→ Supplied data:

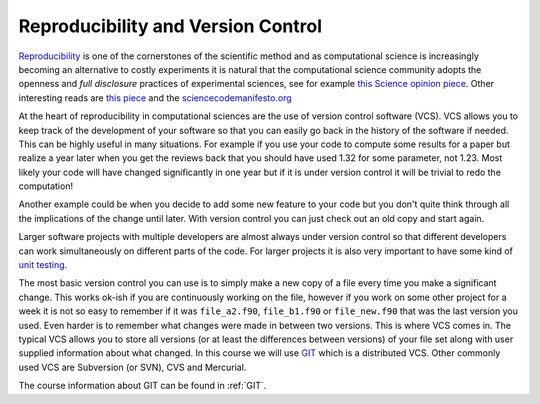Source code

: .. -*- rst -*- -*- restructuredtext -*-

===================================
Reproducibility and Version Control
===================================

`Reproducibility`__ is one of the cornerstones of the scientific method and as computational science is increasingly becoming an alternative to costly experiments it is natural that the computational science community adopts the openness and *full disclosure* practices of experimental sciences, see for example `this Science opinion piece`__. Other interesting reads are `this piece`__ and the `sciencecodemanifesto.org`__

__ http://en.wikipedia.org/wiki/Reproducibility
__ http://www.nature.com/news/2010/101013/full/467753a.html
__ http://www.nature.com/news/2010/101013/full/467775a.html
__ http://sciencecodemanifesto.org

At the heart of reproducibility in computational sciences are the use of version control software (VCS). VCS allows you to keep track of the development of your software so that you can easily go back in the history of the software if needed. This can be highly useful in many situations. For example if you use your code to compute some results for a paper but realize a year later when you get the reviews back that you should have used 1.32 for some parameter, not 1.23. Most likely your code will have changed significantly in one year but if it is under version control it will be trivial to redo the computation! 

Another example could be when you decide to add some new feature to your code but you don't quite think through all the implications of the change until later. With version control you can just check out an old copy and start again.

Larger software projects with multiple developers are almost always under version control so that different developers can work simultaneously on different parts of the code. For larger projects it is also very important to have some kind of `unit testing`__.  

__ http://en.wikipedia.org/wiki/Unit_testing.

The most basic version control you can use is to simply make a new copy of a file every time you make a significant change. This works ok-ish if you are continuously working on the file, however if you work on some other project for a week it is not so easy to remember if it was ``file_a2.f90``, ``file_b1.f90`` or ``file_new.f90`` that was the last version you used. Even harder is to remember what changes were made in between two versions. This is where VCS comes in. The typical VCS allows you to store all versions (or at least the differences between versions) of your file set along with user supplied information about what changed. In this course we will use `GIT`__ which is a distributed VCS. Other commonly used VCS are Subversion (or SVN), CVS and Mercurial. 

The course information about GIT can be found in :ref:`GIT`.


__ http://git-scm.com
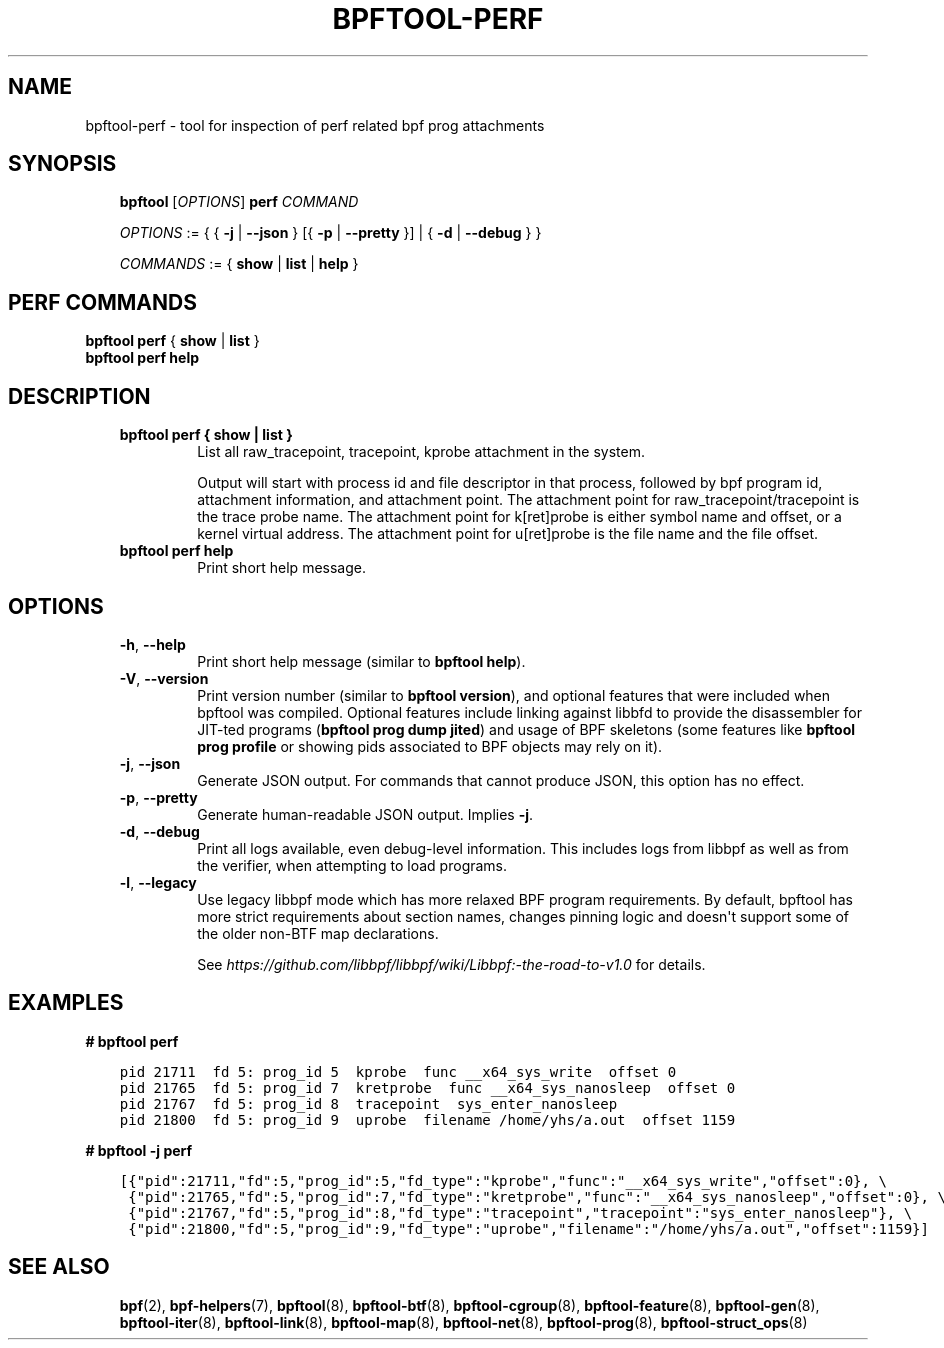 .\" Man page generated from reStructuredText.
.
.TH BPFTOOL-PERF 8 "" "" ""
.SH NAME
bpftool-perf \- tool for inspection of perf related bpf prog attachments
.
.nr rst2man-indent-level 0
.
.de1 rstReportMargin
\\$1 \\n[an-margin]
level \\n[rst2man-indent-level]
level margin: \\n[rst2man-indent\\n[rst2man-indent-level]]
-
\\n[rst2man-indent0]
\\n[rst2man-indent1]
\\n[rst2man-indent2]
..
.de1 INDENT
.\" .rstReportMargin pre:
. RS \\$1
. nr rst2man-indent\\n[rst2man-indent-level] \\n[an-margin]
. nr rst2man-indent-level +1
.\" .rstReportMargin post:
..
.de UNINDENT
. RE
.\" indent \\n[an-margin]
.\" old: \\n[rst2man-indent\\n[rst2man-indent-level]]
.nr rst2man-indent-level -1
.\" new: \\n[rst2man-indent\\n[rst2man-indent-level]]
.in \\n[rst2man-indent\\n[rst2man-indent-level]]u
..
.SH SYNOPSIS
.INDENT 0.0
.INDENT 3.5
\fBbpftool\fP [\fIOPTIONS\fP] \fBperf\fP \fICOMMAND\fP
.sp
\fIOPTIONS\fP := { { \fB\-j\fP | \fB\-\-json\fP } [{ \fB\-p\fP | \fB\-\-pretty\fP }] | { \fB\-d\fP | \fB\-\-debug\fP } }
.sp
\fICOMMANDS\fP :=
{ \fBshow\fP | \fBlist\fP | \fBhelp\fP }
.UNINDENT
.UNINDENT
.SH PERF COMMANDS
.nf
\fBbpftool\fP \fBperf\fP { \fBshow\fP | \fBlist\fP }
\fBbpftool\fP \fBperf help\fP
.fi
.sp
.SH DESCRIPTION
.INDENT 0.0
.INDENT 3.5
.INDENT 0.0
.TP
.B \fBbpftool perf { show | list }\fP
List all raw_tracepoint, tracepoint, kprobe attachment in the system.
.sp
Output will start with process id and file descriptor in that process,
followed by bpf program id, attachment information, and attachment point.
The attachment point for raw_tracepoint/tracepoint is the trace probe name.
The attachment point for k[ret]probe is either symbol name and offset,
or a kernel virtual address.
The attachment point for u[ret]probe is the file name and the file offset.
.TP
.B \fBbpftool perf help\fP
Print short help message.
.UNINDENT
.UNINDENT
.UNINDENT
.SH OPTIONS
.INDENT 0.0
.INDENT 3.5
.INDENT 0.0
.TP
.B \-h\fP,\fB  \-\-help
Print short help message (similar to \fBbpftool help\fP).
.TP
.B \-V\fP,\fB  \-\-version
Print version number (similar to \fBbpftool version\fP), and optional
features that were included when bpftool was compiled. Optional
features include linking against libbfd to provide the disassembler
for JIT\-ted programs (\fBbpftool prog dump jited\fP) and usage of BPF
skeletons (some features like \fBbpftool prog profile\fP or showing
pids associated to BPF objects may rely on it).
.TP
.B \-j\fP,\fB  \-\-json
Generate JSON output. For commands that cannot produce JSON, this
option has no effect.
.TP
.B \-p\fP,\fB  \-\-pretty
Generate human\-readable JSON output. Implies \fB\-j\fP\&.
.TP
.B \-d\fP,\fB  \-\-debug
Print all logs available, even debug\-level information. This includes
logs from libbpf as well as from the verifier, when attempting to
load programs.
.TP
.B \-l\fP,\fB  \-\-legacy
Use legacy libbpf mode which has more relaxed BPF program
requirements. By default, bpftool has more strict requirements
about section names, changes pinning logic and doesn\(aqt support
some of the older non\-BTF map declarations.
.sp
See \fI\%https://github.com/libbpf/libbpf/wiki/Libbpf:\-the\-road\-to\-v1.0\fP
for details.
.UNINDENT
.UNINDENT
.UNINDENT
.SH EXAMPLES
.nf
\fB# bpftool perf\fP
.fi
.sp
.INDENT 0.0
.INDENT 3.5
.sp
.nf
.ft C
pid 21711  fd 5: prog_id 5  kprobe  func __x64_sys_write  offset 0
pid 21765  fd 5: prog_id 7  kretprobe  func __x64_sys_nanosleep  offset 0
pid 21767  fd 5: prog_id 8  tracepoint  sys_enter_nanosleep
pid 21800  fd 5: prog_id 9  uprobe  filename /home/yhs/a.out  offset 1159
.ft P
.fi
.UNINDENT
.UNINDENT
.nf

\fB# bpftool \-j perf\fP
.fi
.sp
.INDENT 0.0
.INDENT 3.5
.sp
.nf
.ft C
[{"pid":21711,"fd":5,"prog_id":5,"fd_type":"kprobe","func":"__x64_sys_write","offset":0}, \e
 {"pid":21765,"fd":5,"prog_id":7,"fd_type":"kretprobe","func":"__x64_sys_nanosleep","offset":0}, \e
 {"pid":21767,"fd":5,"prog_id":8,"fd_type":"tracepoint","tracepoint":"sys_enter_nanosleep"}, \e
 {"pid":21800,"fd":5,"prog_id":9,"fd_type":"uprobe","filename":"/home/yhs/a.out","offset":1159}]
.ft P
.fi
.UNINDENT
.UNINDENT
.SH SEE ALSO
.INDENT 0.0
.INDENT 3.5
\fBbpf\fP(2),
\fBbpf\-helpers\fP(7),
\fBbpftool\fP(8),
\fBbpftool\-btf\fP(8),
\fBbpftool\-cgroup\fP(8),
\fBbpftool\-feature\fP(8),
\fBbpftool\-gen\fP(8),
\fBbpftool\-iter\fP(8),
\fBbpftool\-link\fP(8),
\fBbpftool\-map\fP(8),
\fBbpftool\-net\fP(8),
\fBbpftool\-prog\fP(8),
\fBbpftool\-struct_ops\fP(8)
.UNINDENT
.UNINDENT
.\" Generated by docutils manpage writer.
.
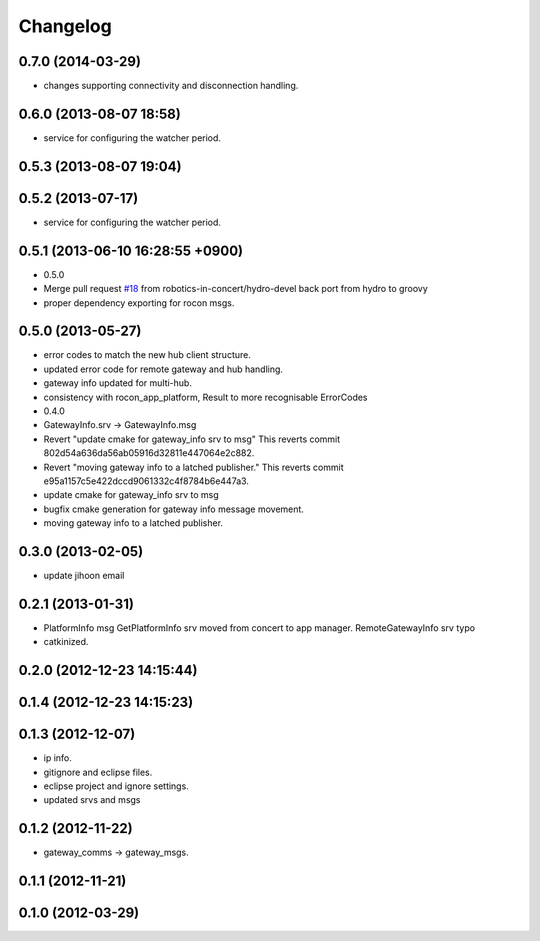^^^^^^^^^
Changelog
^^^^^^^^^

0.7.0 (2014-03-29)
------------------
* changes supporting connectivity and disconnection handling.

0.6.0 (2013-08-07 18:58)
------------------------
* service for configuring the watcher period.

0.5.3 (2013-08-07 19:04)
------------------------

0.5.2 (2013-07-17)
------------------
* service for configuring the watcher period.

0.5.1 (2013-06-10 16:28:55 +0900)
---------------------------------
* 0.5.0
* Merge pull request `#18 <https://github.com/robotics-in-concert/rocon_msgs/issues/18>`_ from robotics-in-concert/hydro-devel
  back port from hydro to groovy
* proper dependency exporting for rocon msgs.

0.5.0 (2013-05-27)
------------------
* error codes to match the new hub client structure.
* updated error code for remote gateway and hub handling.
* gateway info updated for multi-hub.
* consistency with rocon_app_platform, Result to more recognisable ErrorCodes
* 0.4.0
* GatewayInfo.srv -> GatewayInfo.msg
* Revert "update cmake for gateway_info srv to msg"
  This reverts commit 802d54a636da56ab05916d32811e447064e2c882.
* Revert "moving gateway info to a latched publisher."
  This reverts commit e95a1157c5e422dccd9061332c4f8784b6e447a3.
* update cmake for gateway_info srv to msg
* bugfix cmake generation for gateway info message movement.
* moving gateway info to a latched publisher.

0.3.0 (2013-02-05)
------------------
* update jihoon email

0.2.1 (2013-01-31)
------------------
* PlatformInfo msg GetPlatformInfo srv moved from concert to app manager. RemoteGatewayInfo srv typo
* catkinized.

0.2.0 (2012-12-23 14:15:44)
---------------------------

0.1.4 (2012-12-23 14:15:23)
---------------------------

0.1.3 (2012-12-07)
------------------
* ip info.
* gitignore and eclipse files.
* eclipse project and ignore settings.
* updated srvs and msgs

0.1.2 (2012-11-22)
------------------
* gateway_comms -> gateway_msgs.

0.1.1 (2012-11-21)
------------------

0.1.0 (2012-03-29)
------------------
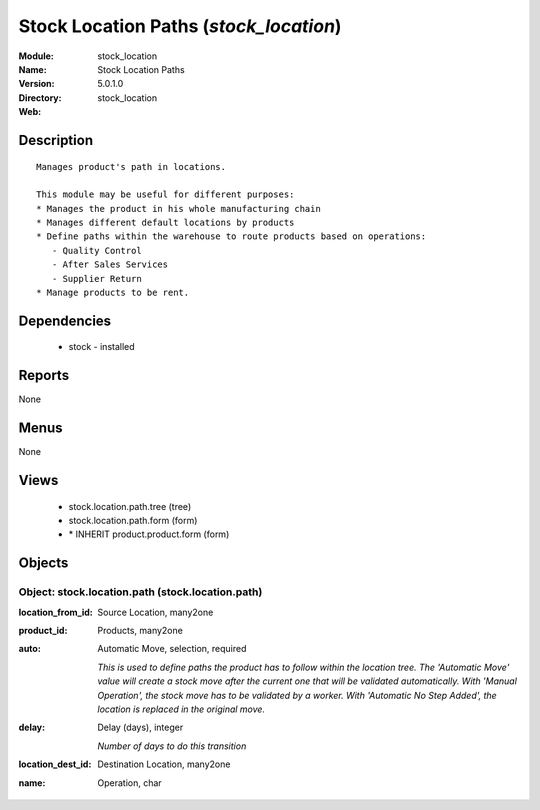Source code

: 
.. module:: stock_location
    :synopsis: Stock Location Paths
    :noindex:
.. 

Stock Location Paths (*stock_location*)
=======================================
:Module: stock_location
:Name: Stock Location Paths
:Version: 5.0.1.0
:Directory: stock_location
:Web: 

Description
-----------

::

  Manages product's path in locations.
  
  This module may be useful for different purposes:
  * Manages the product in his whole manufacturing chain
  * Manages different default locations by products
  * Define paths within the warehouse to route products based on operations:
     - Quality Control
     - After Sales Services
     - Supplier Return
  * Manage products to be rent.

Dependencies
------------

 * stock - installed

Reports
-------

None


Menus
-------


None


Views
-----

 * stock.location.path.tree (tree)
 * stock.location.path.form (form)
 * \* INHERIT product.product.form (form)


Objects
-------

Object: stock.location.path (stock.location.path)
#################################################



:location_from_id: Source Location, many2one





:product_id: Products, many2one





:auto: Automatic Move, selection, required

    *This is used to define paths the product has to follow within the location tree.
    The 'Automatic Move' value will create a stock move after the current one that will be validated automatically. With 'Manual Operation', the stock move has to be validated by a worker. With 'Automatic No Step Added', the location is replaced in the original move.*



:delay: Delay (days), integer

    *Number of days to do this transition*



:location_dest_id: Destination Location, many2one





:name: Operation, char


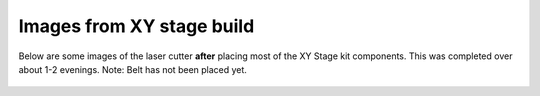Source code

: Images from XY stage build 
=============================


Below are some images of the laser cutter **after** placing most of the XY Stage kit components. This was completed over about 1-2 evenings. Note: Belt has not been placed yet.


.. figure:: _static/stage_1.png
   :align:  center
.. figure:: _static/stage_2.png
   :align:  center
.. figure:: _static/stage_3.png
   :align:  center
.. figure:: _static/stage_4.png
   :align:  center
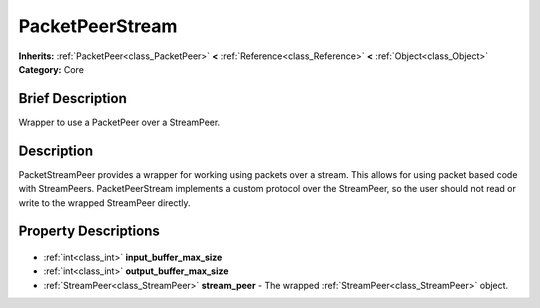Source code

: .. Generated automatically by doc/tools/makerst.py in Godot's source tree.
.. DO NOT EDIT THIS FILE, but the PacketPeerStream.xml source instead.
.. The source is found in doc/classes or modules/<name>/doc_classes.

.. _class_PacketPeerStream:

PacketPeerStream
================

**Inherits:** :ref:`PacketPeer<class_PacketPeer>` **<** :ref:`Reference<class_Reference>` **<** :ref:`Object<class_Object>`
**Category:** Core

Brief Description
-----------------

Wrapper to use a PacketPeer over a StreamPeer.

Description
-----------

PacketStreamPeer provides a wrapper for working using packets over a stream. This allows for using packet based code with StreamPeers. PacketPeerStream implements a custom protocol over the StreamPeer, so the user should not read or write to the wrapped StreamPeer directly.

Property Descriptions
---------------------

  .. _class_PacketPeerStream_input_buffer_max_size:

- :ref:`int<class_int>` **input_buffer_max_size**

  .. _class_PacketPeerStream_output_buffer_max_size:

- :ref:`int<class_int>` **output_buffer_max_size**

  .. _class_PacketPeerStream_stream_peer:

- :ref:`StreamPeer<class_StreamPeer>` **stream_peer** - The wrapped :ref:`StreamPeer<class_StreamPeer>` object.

→ Exercise: From the records above, give again exactly the lines running from the line with "Merge pull request" to the line with "This reverts commit e95a1157c5e422dccd9061332c4f8784b6e447a3.", inclusive.

→ Solution below:
* Merge pull request `#18 <https://github.com/robotics-in-concert/rocon_msgs/issues/18>`_ from robotics-in-concert/hydro-devel
  back port from hydro to groovy
* proper dependency exporting for rocon msgs.

0.5.0 (2013-05-27)
------------------
* error codes to match the new hub client structure.
* updated error code for remote gateway and hub handling.
* gateway info updated for multi-hub.
* consistency with rocon_app_platform, Result to more recognisable ErrorCodes
* 0.4.0
* GatewayInfo.srv -> GatewayInfo.msg
* Revert "update cmake for gateway_info srv to msg"
  This reverts commit 802d54a636da56ab05916d32811e447064e2c882.
* Revert "moving gateway info to a latched publisher."
  This reverts commit e95a1157c5e422dccd9061332c4f8784b6e447a3.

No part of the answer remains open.